Bunun bir nedenini; ülkemizdeki gerçek aydınların birer ikişer yok edilerek, meydanın bu şekilde boşaltılmasıyla açıklıyorum.
Türkiye'yi karanlığa mahkum etmek isteyenler, bugüne kadar öncelikle ülkenin aydınlık seslerini ya kısmak ya da susturmak çabası içinde oldular. Karanlık dünyamızda bize aydınlık sunan tüm ışıkların birer ikişer söndürülmesi gibi bir durum bu. Toprağa gömülen her aydınla birlikte, Türkiye de bir adım daha karanlığa gömüldü.
Aydınlarına yaşattığı dramdan sonra, bugünkü karanlığa mahkum edilen Türkiye, şimdi gecenin sembolü olan ampulun iktidarını yaşarken, ortalığın da sahte aydınlar ve enteller tarafından kaplandığı bir süreci yaşıyor. İşte böyle bir manzarada, Türkiye'de cehalet tek başına iktidar olabiliyor, bilim ve akıla karşı savaş açılıyor.
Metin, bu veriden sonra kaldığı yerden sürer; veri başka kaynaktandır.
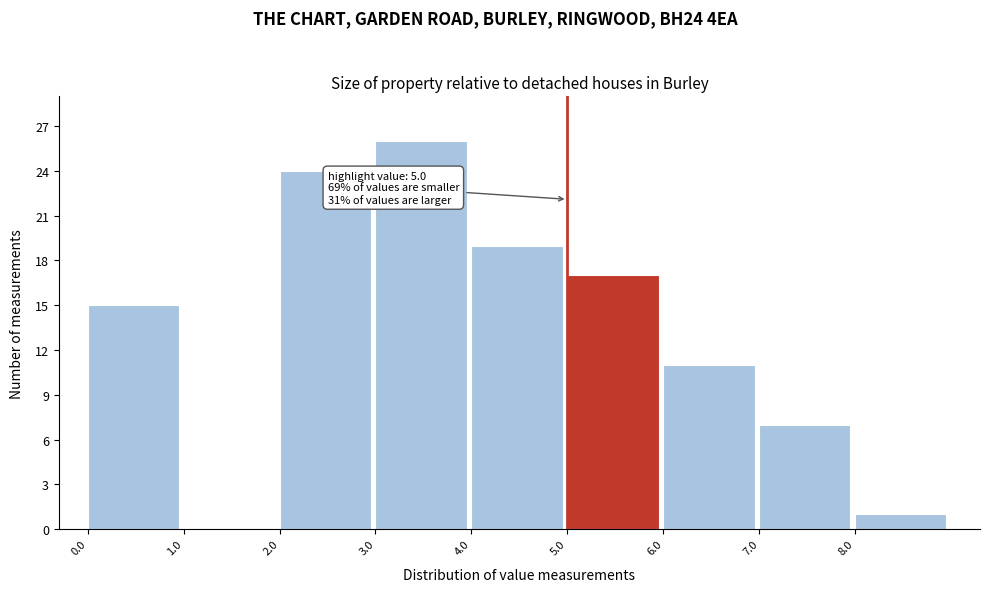

Which range on the x-axis has the tallest bar?

3 to 4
Eğer bir toplum, bugüne dek "Hayatta en hakiki mürşit bilimdir" diyen dünyadaki tek lider olan Mustafa Kemal gibi bir lidere sahipken, bilimi bu kadar dışlayabiliyorsa, bilgi sahibi olanlar yüreksizlikleri nedeniyle cahiller tarafından yönetilmeye razı olabiliyorsa, o toplum büyük yıkımlar yaşamaya doğru sürükleniyor demektir.
Şu koskoca dünyada "düşünen adam" heykelini akıl hastanesine diken tek ulus olmamıza bu yüzden şaşmamak gerek belki de. Bu küçük ayrıntı, toplumun bugün yaşamakta olduğu dramın nedenini, yani çok büyük bir gerçeği sembolize ediyor:
Demek ki bizde düşünen insanın heykeline bile tahammül yok!
Ya onun canlısına, konuşanına, yazanına, çizenine bugüne dek neler neler yapılmadı ki? Bütün örneklerin hepsini de biliyoruz. Olup biten herşeyin tanığıyız.
Herşey biraz da gözlerinizin önünde olmadı mı aslında?
Bugüne dek bütün bunları sanki bir film izler gibi izlemediniz mi?